Hier lundi, lors de la plénière consacrée à l’examen du volet dépenses de la loi de finances rectificative 2025, le Conseil National de la Transition (CNT) a tiré la sonnette d’alarme sur l’état critique des infrastructures sanitaires du pays. L’Hôpital National Ignace-Deen, l’un des plus anciens établissements hospitaliers de Guinée, concentre les inquiétudes.
Un constat alarmant
Dans un rapport présenté par la commission du Plan, des Affaires financières et du Contrôle budgétaire, les conseillers dressent un état des lieux sans équivoque :
– Les hôpitaux manquent cruellement de matériel médical.
– Les besoins urgents concernent notamment les ambulances médicalisées, les corbillards, les scanners et les radios numériques.
Ignace-Deen apparaît comme le symbole de cette dégradation. Plusieurs services – morgue, réanimation, urgences – sont décrits comme délabrés et dépourvus d’équipements spécialisés.
Aucun scanner disponible
Le rapport souligne un fait particulièrement préoccupant : l’hôpital ne dispose d’aucun scanner, pourtant indispensable au diagnostic de nombreuses pathologies.

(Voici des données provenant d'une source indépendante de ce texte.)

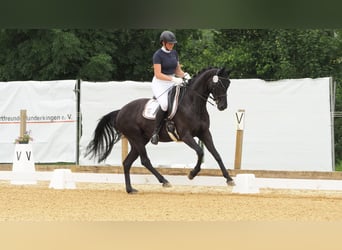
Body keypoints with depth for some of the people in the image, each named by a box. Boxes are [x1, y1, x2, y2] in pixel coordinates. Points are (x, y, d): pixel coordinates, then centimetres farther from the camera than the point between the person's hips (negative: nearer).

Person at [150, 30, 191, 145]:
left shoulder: (174, 53, 11)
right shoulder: (158, 55, -11)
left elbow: (178, 70, 15)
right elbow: (158, 74, -18)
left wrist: (185, 75, -7)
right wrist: (173, 79, -27)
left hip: (172, 82, 7)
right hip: (160, 83, -7)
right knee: (165, 104, -31)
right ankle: (155, 133, -21)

Bien que le ministère de la Santé ait annoncé dès 2022 l’inscription d’Ignace-Deen dans un programme de rénovation, aucune avancée significative n’a été constatée depuis quatre ans. Une situation jugée « inadmissible » par les conseillers, alors que les pertes en vies humaines se multiplient.
Des mesures exigées
Face à cette urgence, le CNT appelle à des actions rapides :
– Élaboration immédiate d’un plan de rénovation et d’équipement des services prioritaires.
– Mise en œuvre des mesures dès le premier trimestre 2026 grâce aux prévisions budgétaires déjà arrêtées.
Le Conseil invite le ministre du Budget et celui de la Santé à accorder une attention particulière à ces recommandations et à garantir leur application effective.